▶ _本文_
──────────────────────────────
無駄なソフトがインストールされておらず使いやすい
BTOパソコンには不要なアプリケーションが一切インストールされていない。これは実は大きなメリットだと言える。メーカー製のパソコンの場合独自のソフトウェアが大量にインストールされていることがある。使わないアプリがあると起動に時間が掛かったり、ストレージ容量を圧迫してしまったりとユーザーにメリットはない。
BTOパソコンなら無駄なソフトなどをわざわざアンインストールする手間が省けるし、ストレージにも余裕ができるので初心者の方も安心だ。もちろん必要であればソフトを同時に購入することもできる。例えば、マイクロソフトオフィス・ウイルスソフト・スチームなどのソフトウェアはカスタマイズの項目に入れているショップもある。必要なものだけを選択できるのは嬉しい。
納期が早い
BTOショップによっては、納期の早さをウリにしているところがある。早いショップだと購入当日に出荷してくれるところもあるほどだ。即納モデルなら最短で購入翌日に受け取ることができる。BTOメーカーの多くは2営業日~5営業日での出荷となっている。これは大手のPCメーカーに比べてかなり早い。
元々BTOパソコンは納期が遅く注文してから2週間以上掛かることが普通だった。現在は流通工程の見直し等によってかなり改善されていると言える。購入したらできるかぎり早く手に入れたいというのがユーザーの心理だろう。それに応える形でスピード発送に対応しているのは嬉しい。
BTOパソコンのデメリット
BTOパソコンのデメリットについてもまとめておく。メリットとデメリットを理解しておけば怖いものなしだ。
デザイン性の低さ
BTOパソコンはデザイン性に劣ると言われることが多い。あまり個性のないケースなのはデメリットだ。その理由として、ケースのカスタマイズはできずすべてのモデルでケースが統一されているからだ。各メーカーでどうしても似たようなデザインになってしまうというのはデメリットだ。黒くて地味なケースが多い印象だ。
──────────────────────────────
▶ _提供情報_
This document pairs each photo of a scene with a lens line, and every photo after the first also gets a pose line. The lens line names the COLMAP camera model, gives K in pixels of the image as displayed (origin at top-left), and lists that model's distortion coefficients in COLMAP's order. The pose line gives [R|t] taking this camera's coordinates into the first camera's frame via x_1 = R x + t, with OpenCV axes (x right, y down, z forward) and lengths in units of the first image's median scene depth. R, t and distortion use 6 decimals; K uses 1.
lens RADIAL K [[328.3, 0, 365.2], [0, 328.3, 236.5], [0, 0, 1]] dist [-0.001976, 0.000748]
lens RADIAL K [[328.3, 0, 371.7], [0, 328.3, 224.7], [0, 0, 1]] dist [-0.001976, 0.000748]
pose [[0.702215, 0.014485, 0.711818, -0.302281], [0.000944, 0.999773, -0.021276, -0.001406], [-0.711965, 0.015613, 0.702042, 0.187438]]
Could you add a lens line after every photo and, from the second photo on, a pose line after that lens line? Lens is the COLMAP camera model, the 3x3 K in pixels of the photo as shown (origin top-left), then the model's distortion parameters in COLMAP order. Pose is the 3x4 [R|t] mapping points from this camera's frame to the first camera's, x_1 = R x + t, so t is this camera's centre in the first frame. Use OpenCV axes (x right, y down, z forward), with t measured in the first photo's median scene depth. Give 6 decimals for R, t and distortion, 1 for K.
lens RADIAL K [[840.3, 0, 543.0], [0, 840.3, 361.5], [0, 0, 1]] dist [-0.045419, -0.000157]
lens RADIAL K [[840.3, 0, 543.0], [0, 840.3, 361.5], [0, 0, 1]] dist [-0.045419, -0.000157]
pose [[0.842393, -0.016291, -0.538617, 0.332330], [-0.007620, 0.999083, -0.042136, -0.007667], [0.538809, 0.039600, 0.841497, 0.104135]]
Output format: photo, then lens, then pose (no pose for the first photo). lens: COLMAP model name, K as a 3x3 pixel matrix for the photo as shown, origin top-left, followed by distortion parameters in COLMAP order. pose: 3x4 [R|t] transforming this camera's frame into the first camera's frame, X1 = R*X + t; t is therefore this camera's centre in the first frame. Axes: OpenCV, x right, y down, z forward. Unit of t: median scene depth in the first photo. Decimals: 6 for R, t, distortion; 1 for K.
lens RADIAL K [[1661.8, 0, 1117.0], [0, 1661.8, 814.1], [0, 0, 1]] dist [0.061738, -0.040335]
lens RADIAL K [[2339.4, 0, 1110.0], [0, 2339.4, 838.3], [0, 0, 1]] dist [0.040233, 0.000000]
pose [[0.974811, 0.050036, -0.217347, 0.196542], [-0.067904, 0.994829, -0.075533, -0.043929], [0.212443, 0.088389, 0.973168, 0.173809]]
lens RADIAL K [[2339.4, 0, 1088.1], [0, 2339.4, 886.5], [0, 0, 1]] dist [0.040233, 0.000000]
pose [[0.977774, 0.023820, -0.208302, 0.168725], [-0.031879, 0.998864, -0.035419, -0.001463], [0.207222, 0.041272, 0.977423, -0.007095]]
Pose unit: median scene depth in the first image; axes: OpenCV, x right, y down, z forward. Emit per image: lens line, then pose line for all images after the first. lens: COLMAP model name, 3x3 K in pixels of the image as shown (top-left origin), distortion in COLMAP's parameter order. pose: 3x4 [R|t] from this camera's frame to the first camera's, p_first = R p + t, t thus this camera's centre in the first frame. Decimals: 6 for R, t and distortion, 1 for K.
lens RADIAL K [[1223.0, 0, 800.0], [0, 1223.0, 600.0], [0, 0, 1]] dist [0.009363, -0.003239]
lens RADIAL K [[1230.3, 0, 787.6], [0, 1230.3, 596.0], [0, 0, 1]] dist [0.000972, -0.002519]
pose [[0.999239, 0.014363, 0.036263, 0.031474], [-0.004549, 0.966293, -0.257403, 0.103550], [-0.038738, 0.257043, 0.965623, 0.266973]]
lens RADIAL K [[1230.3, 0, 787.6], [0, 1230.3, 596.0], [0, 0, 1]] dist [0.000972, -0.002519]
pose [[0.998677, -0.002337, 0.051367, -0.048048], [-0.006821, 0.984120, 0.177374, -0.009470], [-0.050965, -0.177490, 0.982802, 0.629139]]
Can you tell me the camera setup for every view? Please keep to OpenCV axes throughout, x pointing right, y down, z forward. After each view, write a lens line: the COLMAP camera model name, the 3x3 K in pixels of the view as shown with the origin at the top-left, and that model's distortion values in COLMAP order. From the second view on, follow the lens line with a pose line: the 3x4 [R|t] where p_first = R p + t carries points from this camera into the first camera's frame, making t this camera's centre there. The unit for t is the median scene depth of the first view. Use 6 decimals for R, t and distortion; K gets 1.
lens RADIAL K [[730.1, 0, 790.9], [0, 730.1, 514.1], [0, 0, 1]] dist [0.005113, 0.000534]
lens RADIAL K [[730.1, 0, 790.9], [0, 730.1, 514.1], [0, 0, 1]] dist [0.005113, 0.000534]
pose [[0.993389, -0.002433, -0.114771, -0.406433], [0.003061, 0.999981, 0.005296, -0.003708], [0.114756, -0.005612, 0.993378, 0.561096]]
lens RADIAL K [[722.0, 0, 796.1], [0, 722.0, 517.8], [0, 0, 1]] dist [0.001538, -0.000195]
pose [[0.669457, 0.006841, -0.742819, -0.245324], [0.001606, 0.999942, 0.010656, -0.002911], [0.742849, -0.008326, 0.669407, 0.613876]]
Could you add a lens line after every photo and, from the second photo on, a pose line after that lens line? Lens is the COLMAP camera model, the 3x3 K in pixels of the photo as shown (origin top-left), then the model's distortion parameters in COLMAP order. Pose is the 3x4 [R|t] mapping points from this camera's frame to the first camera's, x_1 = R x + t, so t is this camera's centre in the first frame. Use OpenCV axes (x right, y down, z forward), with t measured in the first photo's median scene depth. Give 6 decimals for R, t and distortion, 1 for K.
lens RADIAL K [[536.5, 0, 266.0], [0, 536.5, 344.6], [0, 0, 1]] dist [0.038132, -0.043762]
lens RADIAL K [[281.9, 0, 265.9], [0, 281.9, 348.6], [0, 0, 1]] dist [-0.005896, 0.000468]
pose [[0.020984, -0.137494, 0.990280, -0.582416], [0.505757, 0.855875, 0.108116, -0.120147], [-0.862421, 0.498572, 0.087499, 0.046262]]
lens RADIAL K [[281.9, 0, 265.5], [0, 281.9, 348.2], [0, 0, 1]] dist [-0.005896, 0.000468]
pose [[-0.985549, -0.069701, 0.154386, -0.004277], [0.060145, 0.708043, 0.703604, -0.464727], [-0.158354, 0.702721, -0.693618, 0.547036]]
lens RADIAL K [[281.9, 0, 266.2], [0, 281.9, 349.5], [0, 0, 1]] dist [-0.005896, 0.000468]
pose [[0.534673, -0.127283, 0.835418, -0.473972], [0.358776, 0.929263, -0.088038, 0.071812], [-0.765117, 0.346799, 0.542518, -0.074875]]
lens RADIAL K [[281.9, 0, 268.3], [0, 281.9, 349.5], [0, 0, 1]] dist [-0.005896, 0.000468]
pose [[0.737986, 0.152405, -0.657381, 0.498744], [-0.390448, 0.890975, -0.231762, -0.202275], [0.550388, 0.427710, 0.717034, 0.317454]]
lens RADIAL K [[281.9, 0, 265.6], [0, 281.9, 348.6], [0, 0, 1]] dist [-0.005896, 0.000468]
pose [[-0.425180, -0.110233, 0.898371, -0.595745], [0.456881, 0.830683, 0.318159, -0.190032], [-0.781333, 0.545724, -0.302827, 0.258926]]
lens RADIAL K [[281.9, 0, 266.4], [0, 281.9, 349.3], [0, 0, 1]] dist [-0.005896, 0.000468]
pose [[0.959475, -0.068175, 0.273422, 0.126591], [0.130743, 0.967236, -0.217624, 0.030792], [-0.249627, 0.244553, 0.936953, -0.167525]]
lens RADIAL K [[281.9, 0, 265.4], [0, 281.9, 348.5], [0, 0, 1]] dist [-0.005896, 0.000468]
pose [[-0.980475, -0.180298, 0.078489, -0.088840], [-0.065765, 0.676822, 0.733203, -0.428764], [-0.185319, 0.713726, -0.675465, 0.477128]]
──────────────────────────────
BTOパソコンについての本文を読み、次の問いに答えよ。
1. メーカー製のパソコンには何が大量にインストールされていることがあるか。
2. 多くのBTOメーカーでは、出荷までに何営業日かかるか。
3. BTOパソコンのデザイン性が劣る理由として、本文は何を挙げているか。

1. 独自のソフトウェア。
2. 2営業日~5営業日。
3. ケースのカスタマイズができず、すべてのモデルでケースが統一されていること。